Data-driven methods can be used for short-term and long-term prediction on highways. There are a few studies applied to urban roads. Most data-driven methods are suitable for non-linear, high-dimensional data. However, most methods have numerous parameters and lack interpretability. Only a few methods are partly interpretable, such as k-NN, SSNN and EL methods.

We discuss some solutions to overcome shortcomings of existing methods, and highlight significant research challenges in the future as follows.

  1. (1)

    Data processing: Existing data-processing algorithms always assume that noise is a known distribution, while realistic noise is difficult to describe. Therefore, it is worthwhile to study new algorithms. Excessive data can increase calculation of models, such as k-NN. Cluster methods can be used to select high-quality data.

  2. (2)

    Combining spatial information: Travel-time in target roads can be affected by vehicles from upstream and downstream. Correlation metrics of roads may help to improve accuracy of methods.
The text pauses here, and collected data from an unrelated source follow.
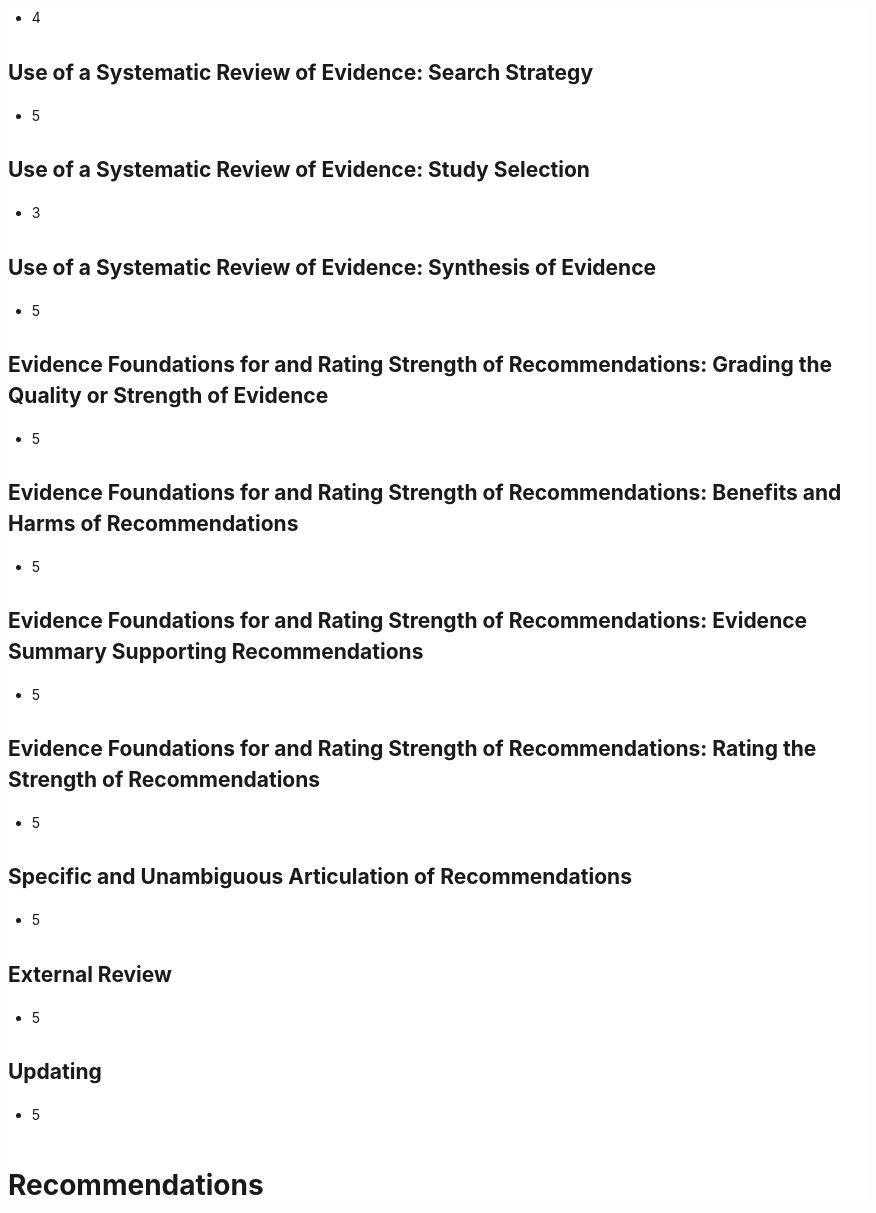 - 4

## Use of a Systematic Review of Evidence: Search Strategy

- 5

## Use of a Systematic Review of Evidence: Study Selection

- 3

## Use of a Systematic Review of Evidence: Synthesis of Evidence

- 5

## Evidence Foundations for and Rating Strength of Recommendations: Grading the Quality or Strength of Evidence

- 5

## Evidence Foundations for and Rating Strength of Recommendations: Benefits and Harms of Recommendations

- 5

## Evidence Foundations for and Rating Strength of Recommendations: Evidence Summary Supporting Recommendations

- 5

## Evidence Foundations for and Rating Strength of Recommendations: Rating the Strength of Recommendations

- 5

## Specific and Unambiguous Articulation of Recommendations

- 5

## External Review

- 5

## Updating

- 5

# Recommendations
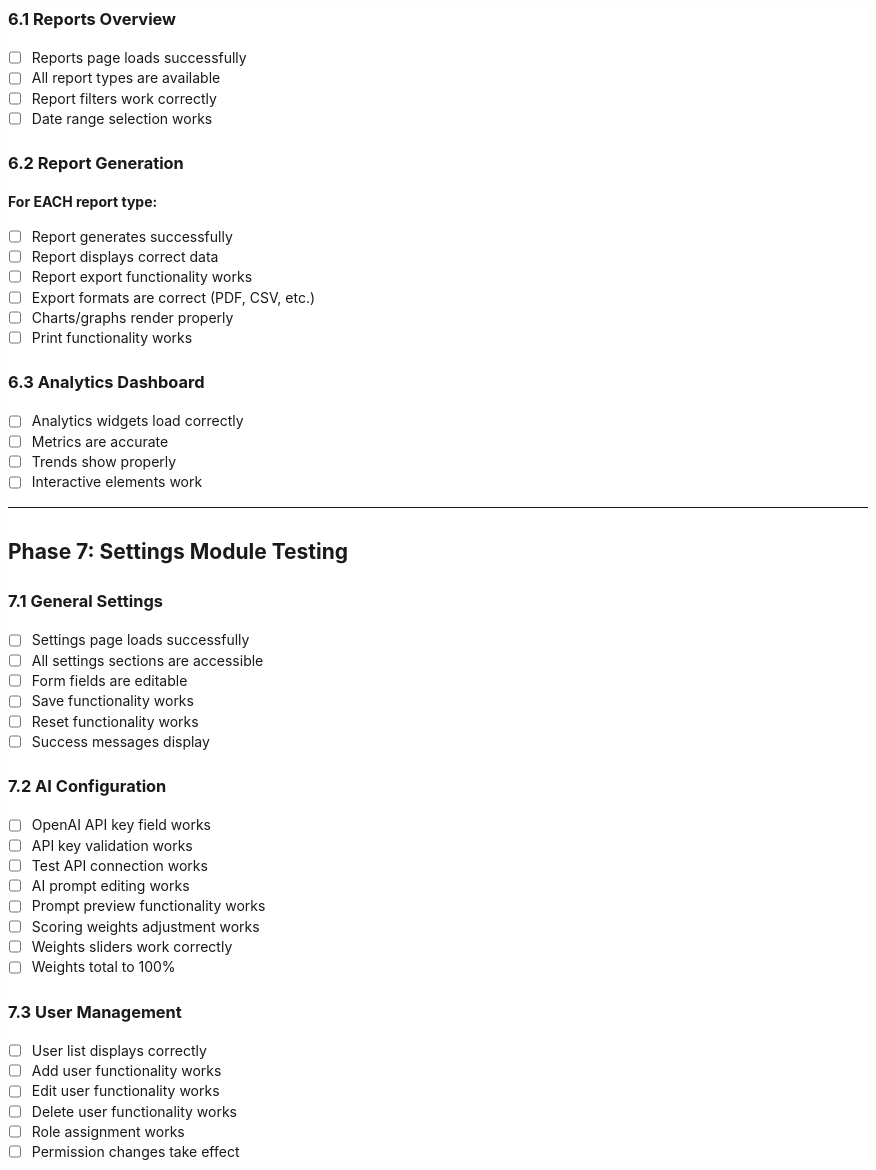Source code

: ### 6.1 Reports Overview
- [ ] Reports page loads successfully
- [ ] All report types are available
- [ ] Report filters work correctly
- [ ] Date range selection works

### 6.2 Report Generation
**For EACH report type:**
- [ ] Report generates successfully
- [ ] Report displays correct data
- [ ] Report export functionality works
- [ ] Export formats are correct (PDF, CSV, etc.)
- [ ] Charts/graphs render properly
- [ ] Print functionality works

### 6.3 Analytics Dashboard
- [ ] Analytics widgets load correctly
- [ ] Metrics are accurate
- [ ] Trends show properly
- [ ] Interactive elements work

---

## Phase 7: Settings Module Testing

### 7.1 General Settings
- [ ] Settings page loads successfully
- [ ] All settings sections are accessible
- [ ] Form fields are editable
- [ ] Save functionality works
- [ ] Reset functionality works
- [ ] Success messages display

### 7.2 AI Configuration
- [ ] OpenAI API key field works
- [ ] API key validation works
- [ ] Test API connection works
- [ ] AI prompt editing works
- [ ] Prompt preview functionality works
- [ ] Scoring weights adjustment works
- [ ] Weights sliders work correctly
- [ ] Weights total to 100%

### 7.3 User Management
- [ ] User list displays correctly
- [ ] Add user functionality works
- [ ] Edit user functionality works
- [ ] Delete user functionality works
- [ ] Role assignment works
- [ ] Permission changes take effect
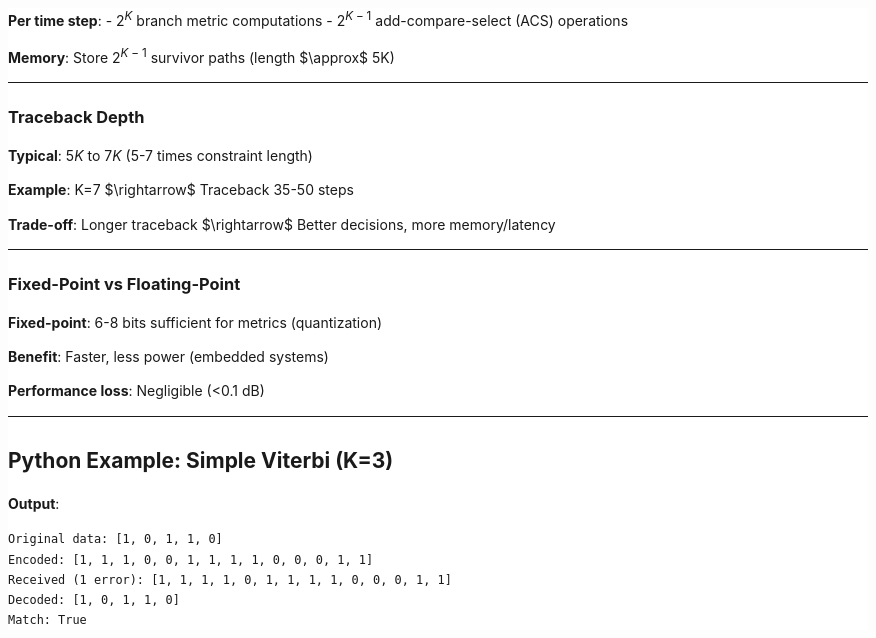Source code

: **Per time step**: - $`2^K`$ branch metric computations -
$`2^{K-1}`$ add-compare-select (ACS) operations

**Memory**: Store $`2^{K-1}`$ survivor paths (length
\$\approx\$ 5K)

<div class="center">

------------------------------------------------------------------------

</div>

### Traceback Depth

**Typical**: $`5K`$ to $`7K`$ (5-7 times constraint length)

**Example**: K=7 \$\rightarrow\$ Traceback 35-50
steps

**Trade-off**: Longer traceback \$\rightarrow\$
Better decisions, more memory/latency

<div class="center">

------------------------------------------------------------------------

</div>

### Fixed-Point vs Floating-Point

**Fixed-point**: 6-8 bits sufficient for metrics (quantization)

**Benefit**: Faster, less power (embedded systems)

**Performance loss**: Negligible (\<0.1 dB)

<div class="center">

------------------------------------------------------------------------

</div>

## Python Example: Simple Viterbi (K=3)

<div class="Shaded">

<div class="Highlighting">

</div>

</div>

**Output**:

    Original data: [1, 0, 1, 1, 0]
    Encoded: [1, 1, 1, 0, 0, 1, 1, 1, 1, 0, 0, 0, 1, 1]
    Received (1 error): [1, 1, 1, 1, 0, 1, 1, 1, 1, 0, 0, 0, 1, 1]
    Decoded: [1, 0, 1, 1, 0]
    Match: True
In addition, data mining algorithms can be exploited to analyze traffic data to monitor whether the traffic condition changes or not.

  3. (3)

    Hybrid methods: Hybrid algorithms can have a better performance. SSNN can capture spatial information but has a short memory. It is a potential method to combine SSNN with LSTM. Furthermore, Mk-NN can be applied to select training samples of GB. The high-quality samples may improve the accuracy of GB.

  4. (4)

    Deep learning algorithm: Deep learning methods have been exploited to many fields in recent years. Deep Belief Network (DBN), which consists of several RBMs, can learn the potential patterns and trends from data. Therefore, it is worthy to study travel-time prediction with DBN models.

6 Conclusion

This paper reviews travel-time prediction methods in the past decades. These methods are classified as model-based and data-driven methods. Besides, these models are compared from datasets, prediction range, and accuracy. Last but not least, some solutions are proposed to overcome shortcomings of existing methods. Although there are so many methods to predict travel-time, many problems still need to be solved in the future.